We’re in the season of parents saying good-bye to their kids as they go back to school. A year ago Kevin and I had that same experience, but the difference is that we parents left the kid.

I hear so much about how hard it is to adjust to the empty nest once the kids leave. Honestly, that stage of our lives was easier than saying good-bye to my life in New York. Leaving a place where I was born and raised was challenging. I almost felt like a kid heading to a dorm room not knowing my roommate. It was also very hard for this parent to say good-bye to her kid, my son.

We excitedly arrived in Georgia, but once the furniture was placed and the boxes unpacked I felt lonely and sad. I was very homesick and spent quite a few weeks with puffy eyes before I realized that I had to snap out of it. I gave myself the same pep talk I would give a student, which was to stop feeling sorry for myself and find a way to meet people.

Through the years I have joined a number of social media chat rooms. Many would argue that online contact is not real friendship, but I am here to state it is. I cannot tell you how many wonderful people I have “met” through the years.

One morning the leader of one of the groups encouraged us to shout out the town and state we live in. You could only imagine the shock when I saw a response of Suwanee, Georgia from a member. My town! We messaged back and forth for a few days and finally had scheduled a date to meet each other. As she handed me a bag of the most delicious Georgia peaches, I knew by the first hug we had a connection.

I told her how difficult it is starting over in a new place, and she understood. I understood her, too. Like so many, parenting was her passion and she needed to fill her hours again, now that the kids were grown. Then an acquaintance introduced her to a skin-care business and recommended she become an independent consultant.

I loved her story, for it reminded me of myself. I always had a vision of encouraging others to embrace the days we have left and live the best we can. I enjoy recommendations from friends about products and makeup, so I asked if I could please try some samples. I loved the product so much that I joined her team!

Students have many choices when walking into the doors of schools. They can choose their major and change it as needed. Each course introduces them to new people. Strangers can be friends we have not yet met. Life is a classroom regardless of our age, and I do not want to stop learning and meeting others.

My New York friends are bonded in my heart forever. Through the years we shared thoughts, feelings, dreams and experiences that last a lifetime and I need them more now than I ever did before. Knowing I have them to support and encourage will be the wind beneath my wings.

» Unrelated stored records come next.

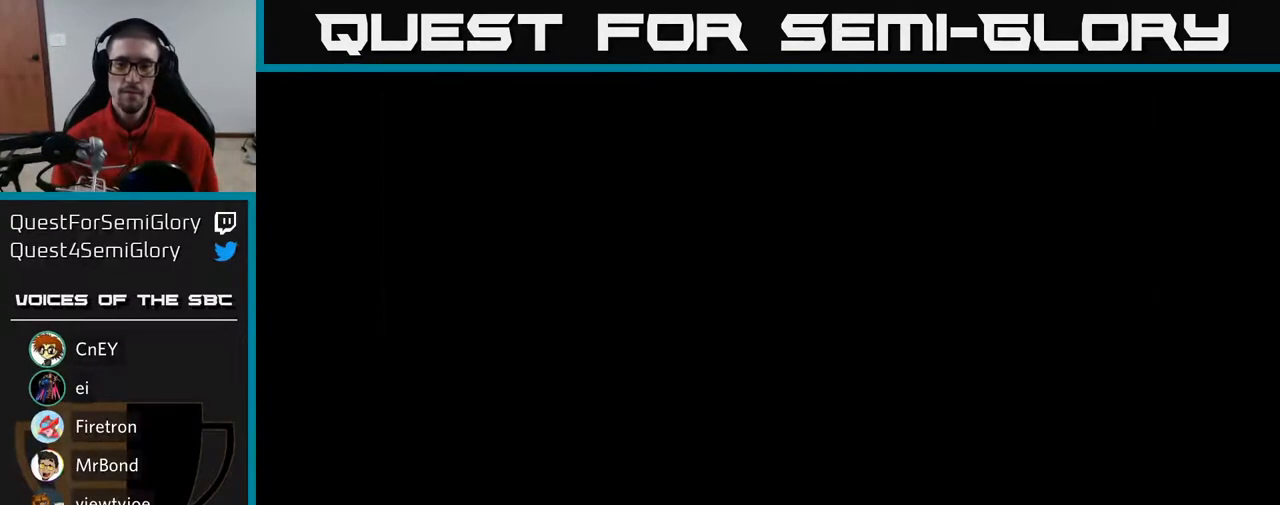
{"buttons": [], "left_stick": "center", "right_stick": "center", "events": []}
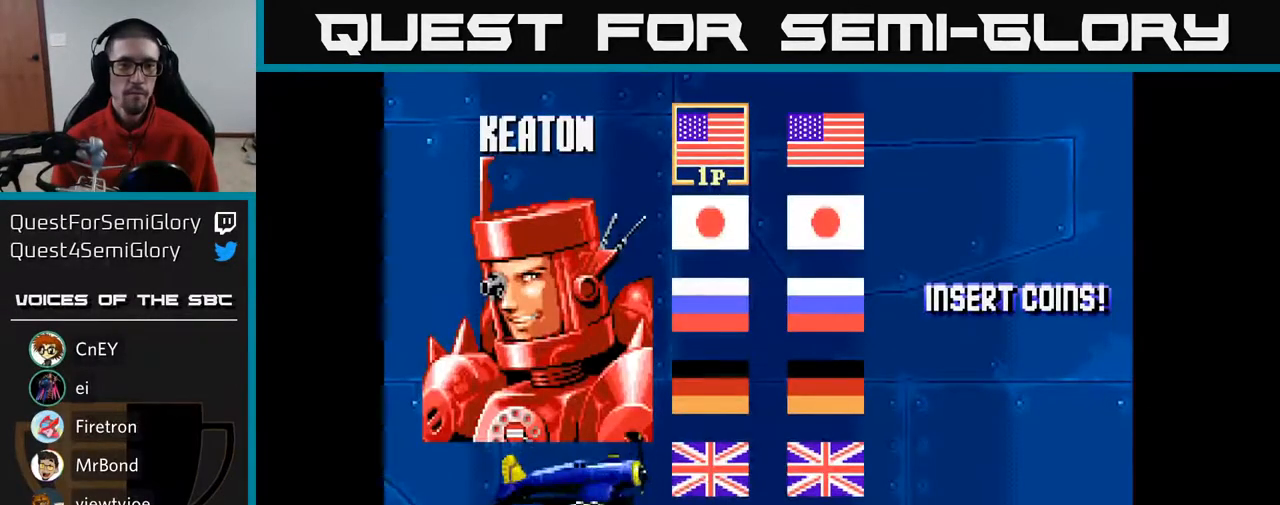
{"buttons": [], "left_stick": "center", "right_stick": "center", "events": [[183, "DPAD_RIGHT", "down"], [267, "DPAD_RIGHT", "up"], [400, "A", "down"], [450, "A", "up"]]}
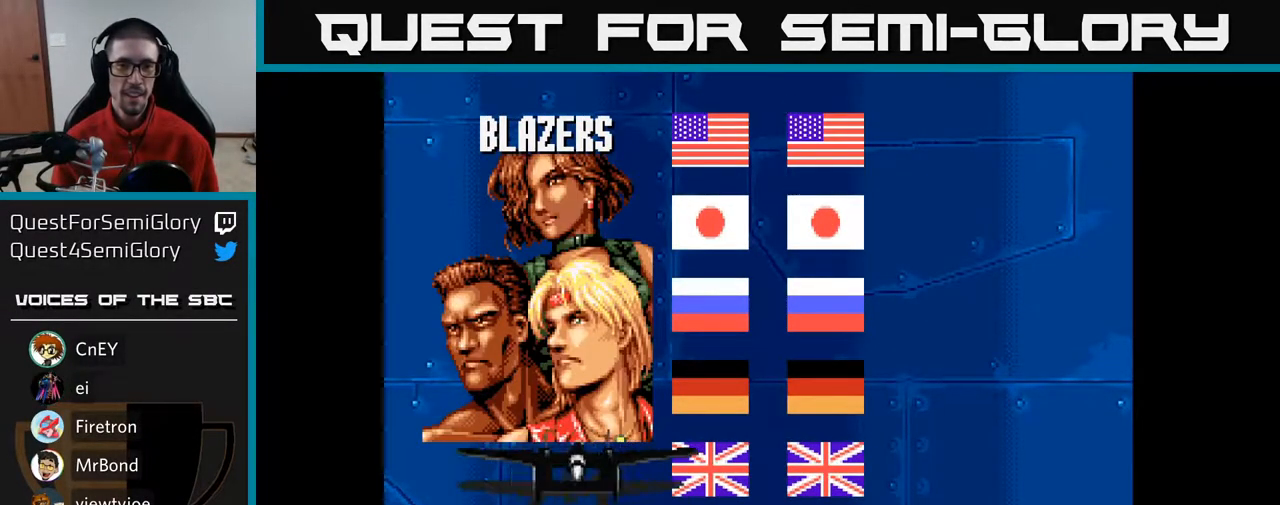
{"buttons": [], "left_stick": "center", "right_stick": "center", "events": []}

Hugging our kid good-bye was the hardest thing I ever had to do in my life. I will say this, though: absence makes the heart grow fonder. We have visited each other six times in the past year and I believe the miles have made us closer. We take for granted what we have around us every day. Each visit now is cherished. The same holds true with my friends.

I still walk the halls to what feels like my dorm room not knowing a lot of people. But I’m more confident than I was last year. As I begin my second year away from home I am ready to meet strangers. I am beginning to see that we all have the same opportunities in this classroom of life, and age should not close the enormous catalog of courses.

Still, no matter how many new faces I meet on the way, this student will always need and love her forever friends!